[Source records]
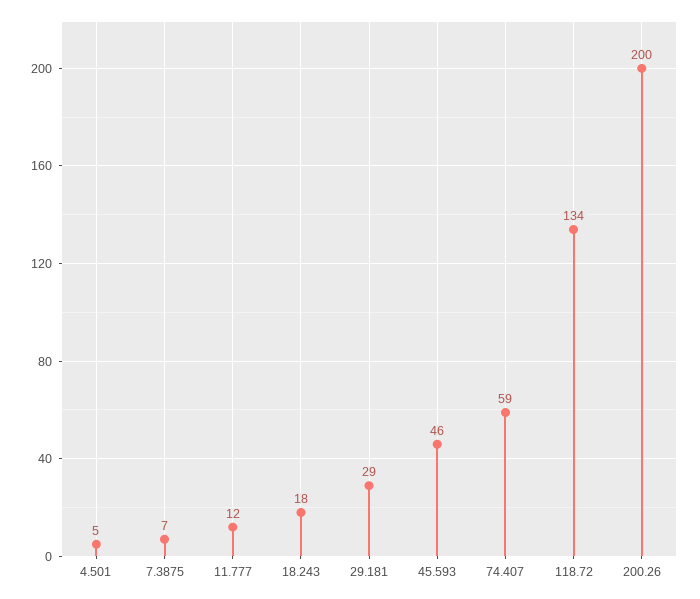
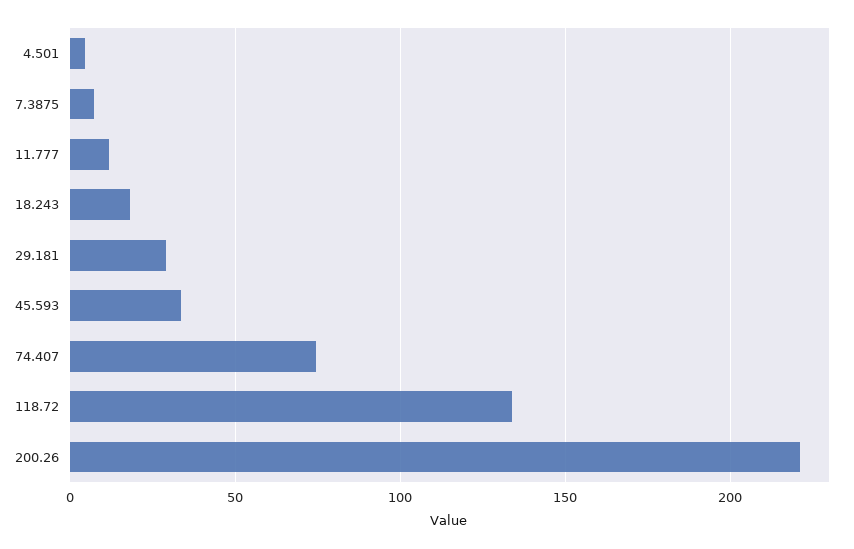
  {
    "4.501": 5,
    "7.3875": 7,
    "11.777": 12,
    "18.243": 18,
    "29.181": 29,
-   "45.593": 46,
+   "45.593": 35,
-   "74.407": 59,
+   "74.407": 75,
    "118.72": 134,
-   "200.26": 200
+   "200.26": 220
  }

** Work task **
With the images left out, set down every entry exactly.

** Response for this exercise **
  {
    "4.501": 5,
    "7.3875": 7,
    "11.777": 12,
    "18.243": 18,
    "29.181": 29,
-   "45.593": 46,
+   "45.593": 35,
-   "74.407": 59,
+   "74.407": 75,
    "118.72": 134,
-   "200.26": 200
+   "200.26": 220
  }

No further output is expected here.